Records excerpted from a collection:
==========

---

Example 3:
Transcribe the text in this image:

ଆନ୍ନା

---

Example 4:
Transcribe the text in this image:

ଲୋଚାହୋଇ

==========

### Problem to work on
Put the lines above into a Markdown table with two columns, Row and Line. Number each row and leave out the blank lines.

### Problem solution
| Row | Line |
|---|---|
| 1 | --- |
| 2 | Example 3: |
| 3 | Transcribe the text in this image: |
| 4 | ଆନ୍ନା |
| 5 | --- |
| 6 | Example 4: |
| 7 | Transcribe the text in this image: |
| 8 | ଲୋଚାହୋଇ |